* Prompt 1 *
Shorten the paragraph in the Raya and the Last Dragon review that begins "Where it starts is by throwing out" into a bulleted list that keeps its main facts.
* Prompt 2 *
Carry on the Raya and the Last Dragon review from the point where it stops.

+++ Excerpt provided

Raya and the Last Dragon

Raya and the Last Dragon

2021, PG, 114 min. Directed by Don Hall, Carlos López Estrada. Voices by Kelly Marie Tran, Awkwafina, Gemma Chan, Daniel Dae Kim, Sandra Oh, Benedict Wong, Izaac Wang, Thalia Tran, Alan Tudyk, Lucille Soong, Patti Harrison, Ross Butler.

REVIEWED By Richard Whittaker, Fri., March 5, 2021

The story of diversity and representation in cinema is about evolution. Take Disney and depictions of Asian life and culture. When the studio released Mulan in 1998, it was in part a reaction to the gross stereotyping in "The Siamese Cat Song" in The Aristocats. Two decades later, and Mulan has its own issues, but Raya and the Last Dragon, the 59th animated feature from the House of Mouse enters the discussion.

Where it starts is by throwing out the idea of Asian as it stands in American cinema, which is too often a clumsy mish-mash of Chinese and Japanese influences. The sumptuous mythical world of Kumandra draws in real-world Asian influences: Yet they are not monolithically East Asian, instead evoking Southeast Asia, most especially Malaysia, Myanmar, and Brunei. This is where Raya (Tran) is on a search for a legend, and the shattered remnants of a magical stone that contains the magic of the last dragon, Sisu. What she actually finds is Sisu herself (Awkwafina), slightly scatterbrained and big of heart. Now if she can only reunite the fragments with Sisu, maybe she can overcome both the world-threatening Druun (a shapeless cloud of malice that turns people to stone) and Namaari (Chan), the warrior from a rival tribe that she blames for the world's woes.

++++++
+++ Exercise data

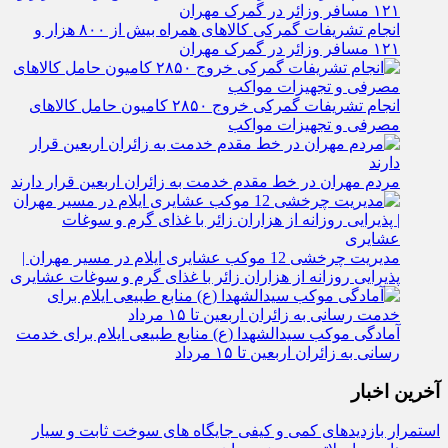
انجام تشریفات گمرکی کالاهای همراه بیش از ۸۰۰ هزار و
۱۲۱ مسافر وزائر در گمرک مهران
انجام تشریفات گمرکی خروج ۲۸۵۰ کامیون حامل کالاهای
مصرفی و تجهیزات مواکب
مردم مهران در خط مقدم خدمت به زائران اربعین قرار دارند
مدیریت چرخشی 12 موکب‌ عشایری ایلام در مسیر مهران |
پذیرایی روزانه از هزاران زائر با غذای گرم و سوغات عشایری
آمادگی موکب سیدالشهدا (ع) منابع طبیعی ایلام برای خدمت‌
رسانی به زائران اربعین تا ۱۵ مرداد
آخرین اخبار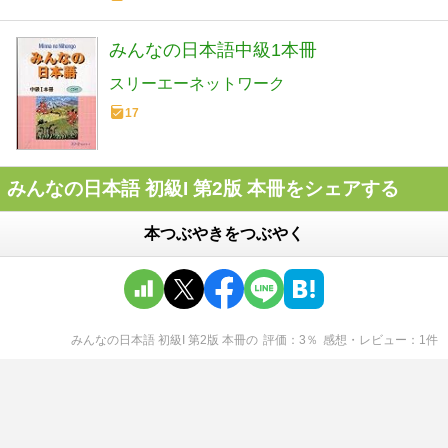
みんなの日本語中級1本冊
スリーエーネットワーク
17
みんなの日本語 初級I 第2版 本冊をシェアする
本つぶやきをつぶやく
みんなの日本語 初級I 第2版 本冊
の
評価
3
％
感想・レビュー
1
件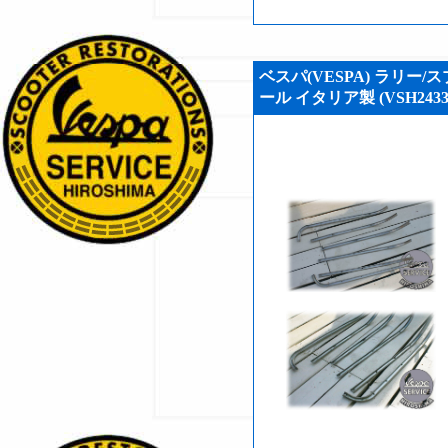
ベスパ(VESPA) ラリー/ス
ール イタリア製 (VSH2433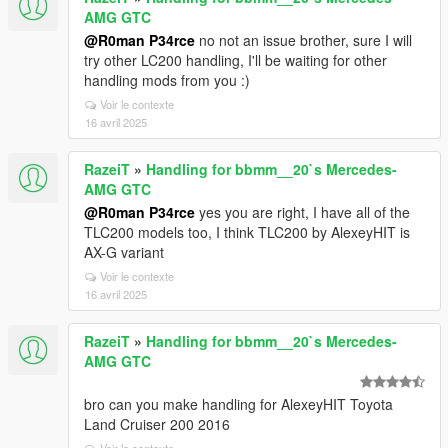
AMG GTC
@R0man P34rce
no not an issue brother, sure I will
try other LC200 handling, I'll be waiting for other
handling mods from you :)
Voir le contexte
16 avril 2025
RazeiT
»
Handling for bbmm__20`s Mercedes-
AMG GTC
@R0man P34rce
yes you are right, I have all of the
TLC200 models too, I think TLC200 by AlexeyHIT is
AX-G variant
Voir le contexte
16 avril 2025
RazeiT
»
Handling for bbmm__20`s Mercedes-
AMG GTC
bro can you make handling for AlexeyHIT Toyota
Land Cruiser 200 2016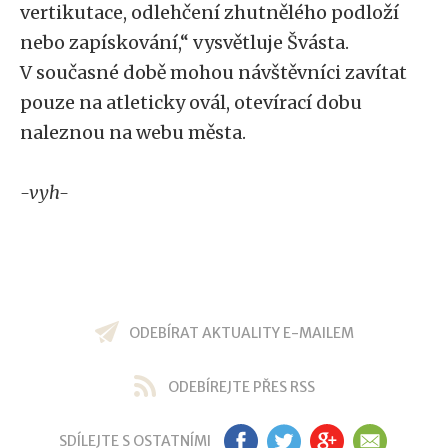
vertikutace, odlehčení zhutnělého podloží
nebo zapískování,“ vysvětluje Švásta.
V současné době mohou návštěvníci zavítat
pouze na atleticky ovál, otevírací dobu
naleznou na webu města.
-vyh-
ODEBÍRAT AKTUALITY E-MAILEM
ODEBÍREJTE PŘES RSS
SDÍLEJTE S OSTATNÍMI
FB
TW
GP
EM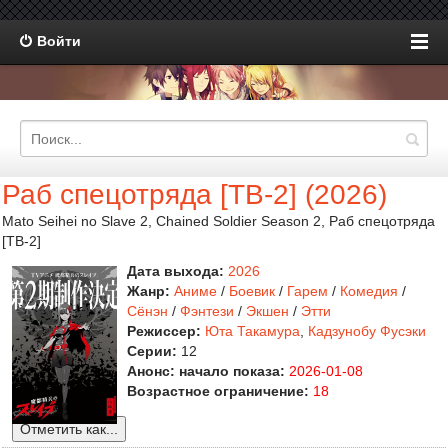
Войти
Раб спецотряда [ТВ-2] (2026)
Mato Seihei no Slave 2, Chained Soldier Season 2, Раб спецотряда
[ТВ-2]
Дата выхода:
2026
Жанр:
Аниме
/
Боевик
/
Гарем
/
Комедия
/
Сёнэн
/
Фэнтези
/
Экшен
/
Этти
Режиссер:
Юта Такамура
,
Кадзунобу Фусэки
Серии:
12
Анонс: начало показа:
2026-01-08
Возрастное ограничение:
18
Отметить как...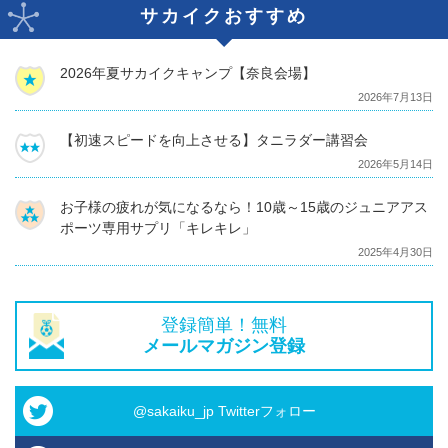
サカイクおすすめ
2026年夏サカイクキャンプ【奈良会場】
2026年7月13日
【初速スピードを向上させる】タニラダー講習会
2026年5月14日
お子様の疲れが気になるなら！10歳～15歳のジュニアアス
ポーツ専用サプリ「キレキレ」
2025年4月30日
登録簡単！無料
メールマガジン登録
@sakaiku_jp Twitterフォロー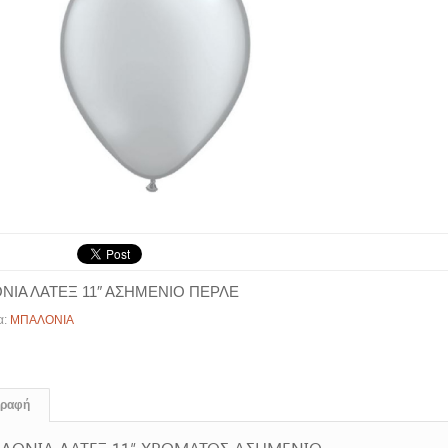
ΝΙΑ ΛΑΤΕΞ 11″ ΑΣΗΜΕΝΙΟ ΠΕΡΛΕ
α:
ΜΠΑΛΟΝΙΑ
γραφή
ΛΟΝΙΑ ΛΑΤΕΞ 11″ ΧΡΩΜΑΤΟΣ ΑΣΗΜΕΝΙΟ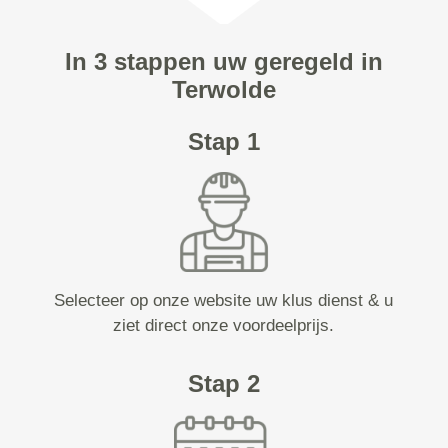
In 3 stappen uw geregeld in
Terwolde
Stap 1
Selecteer op onze website uw klus dienst & u
ziet direct onze voordeelprijs.
Stap 2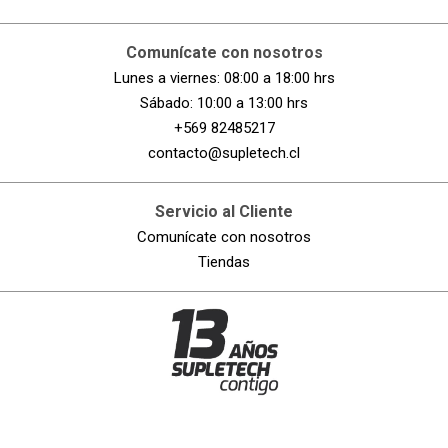
Comunícate con nosotros
Lunes a viernes: 08:00 a 18:00 hrs
Sábado: 10:00 a 13:00 hrs
+569 82485217
contacto@supletech.cl
Servicio al Cliente
Comunícate con nosotros
Tiendas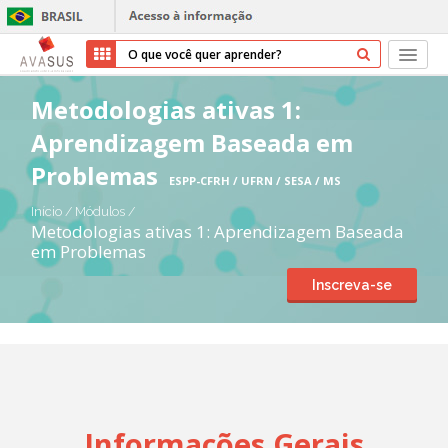
Início
Metodologias ativas 1:
Aprendizagem Baseada em
Cursos
Problemas
ESPP-CFRH / UFRN / SESA / MS
Parceiros
Início
/
Módulos
/
Metodologias ativas 1: Aprendizagem Baseada
Sobre nós
em Problemas
Inscreva-se
Transparência
Ajuda
Entrar
Cadastrar
Informações Gerais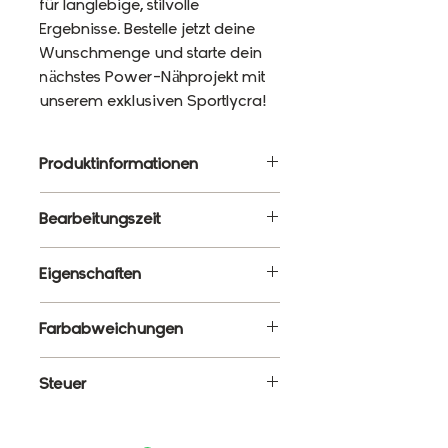
für langlebige, stilvolle
Ergebnisse. Bestelle jetzt deine
Wunschmenge und starte dein
nächstes Power-Nähprojekt mit
unserem exklusiven Sportlycra!
Produktinformationen
Material: 87% Polyester, 13%
Bearbeitungszeit
Elasthan
Gewicht: 220g/m²
10 - 12 Werktage
Eigenschaften
Breite: 120cm
✔ Meterware – Wunschlänge
Farbabweichungen
wählbar
✔ Atmungsaktiv, elastisch &
Es ist ganz normal, dass die
Steuer
formstabil
Farben monitorabhängig von
✔ Blickdicht & schnelltrocknend
den tatsächlichen Farben
Enthält 19% MwSt.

++++++

* Expected answer 1 *
- The film rejects American cinema's usual idea of "Asian," which is often a clumsy mix of Chinese and Japanese influences.
- Its mythical world of Kumandra draws on Southeast Asia rather than East Asia, especially Malaysia, Myanmar, and Brunei.
- Raya (Tran) searches for a legend and for the shattered pieces of a stone holding the magic of Sisu, the last dragon.
- She finds Sisu herself (Awkwafina), who is slightly scatterbrained and big-hearted.
- By reuniting the fragments with Sisu, Raya might overcome the Druun, a shapeless cloud of malice that turns people to stone.
- She might also overcome Namaari (Chan), a warrior from a rival tribe whom Raya blames for the world's troubles.

* Expected answer 2 *
Raya is gorgeous and exciting, with both Raya and Namaari overcoming their innate biases to save the world. Yet there's a strange lack of focus to Raya, built at the script level (potentially traceable back to the convoluted production process, which seems as torturous as the now-infamous development of The Emperor's New Groove). This is a near-two-hour film that still relies on a montage and a lengthy flashback in the first 20 minutes. Even the menace of the Druun seems oddly ill-defined, a mix of the purple destructive storm of the power stone from Guardians of the Galaxy and Parallax, the malevolent cloud from Green Lantern. For a film that is so fresh, thrilling and overdue in its very existence, just by having three Asian-American women leads, the narrative seems hidebound: for a story that break so far from the traditions of the Disney fairytale, it's still deeply predictable.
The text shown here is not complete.